Task details: Nothing but the lines from the one that contains "195 124 197.36" to the end of the records should be printed, both ends included, exactly as given.

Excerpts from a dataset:
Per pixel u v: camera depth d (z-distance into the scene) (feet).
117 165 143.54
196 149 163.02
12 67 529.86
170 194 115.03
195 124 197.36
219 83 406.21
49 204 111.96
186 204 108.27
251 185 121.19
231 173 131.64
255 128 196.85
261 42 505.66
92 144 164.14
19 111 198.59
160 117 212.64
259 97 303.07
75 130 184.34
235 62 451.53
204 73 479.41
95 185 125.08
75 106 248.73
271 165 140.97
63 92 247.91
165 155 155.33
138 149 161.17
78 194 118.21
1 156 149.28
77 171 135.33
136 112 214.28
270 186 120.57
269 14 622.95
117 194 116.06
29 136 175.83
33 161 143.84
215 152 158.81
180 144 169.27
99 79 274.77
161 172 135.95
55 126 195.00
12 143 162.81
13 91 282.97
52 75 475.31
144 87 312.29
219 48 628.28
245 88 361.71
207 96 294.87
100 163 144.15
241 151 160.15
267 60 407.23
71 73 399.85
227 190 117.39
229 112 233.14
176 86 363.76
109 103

Result of the task:
195 124 197.36
219 83 406.21
49 204 111.96
186 204 108.27
251 185 121.19
231 173 131.64
255 128 196.85
261 42 505.66
92 144 164.14
19 111 198.59
160 117 212.64
259 97 303.07
75 130 184.34
235 62 451.53
204 73 479.41
95 185 125.08
75 106 248.73
271 165 140.97
63 92 247.91
165 155 155.33
138 149 161.17
78 194 118.21
1 156 149.28
77 171 135.33
136 112 214.28
270 186 120.57
269 14 622.95
117 194 116.06
29 136 175.83
33 161 143.84
215 152 158.81
180 144 169.27
99 79 274.77
161 172 135.95
55 126 195.00
12 143 162.81
13 91 282.97
52 75 475.31
144 87 312.29
219 48 628.28
245 88 361.71
207 96 294.87
100 163 144.15
241 151 160.15
267 60 407.23
71 73 399.85
227 190 117.39
229 112 233.14
176 86 363.76
109 103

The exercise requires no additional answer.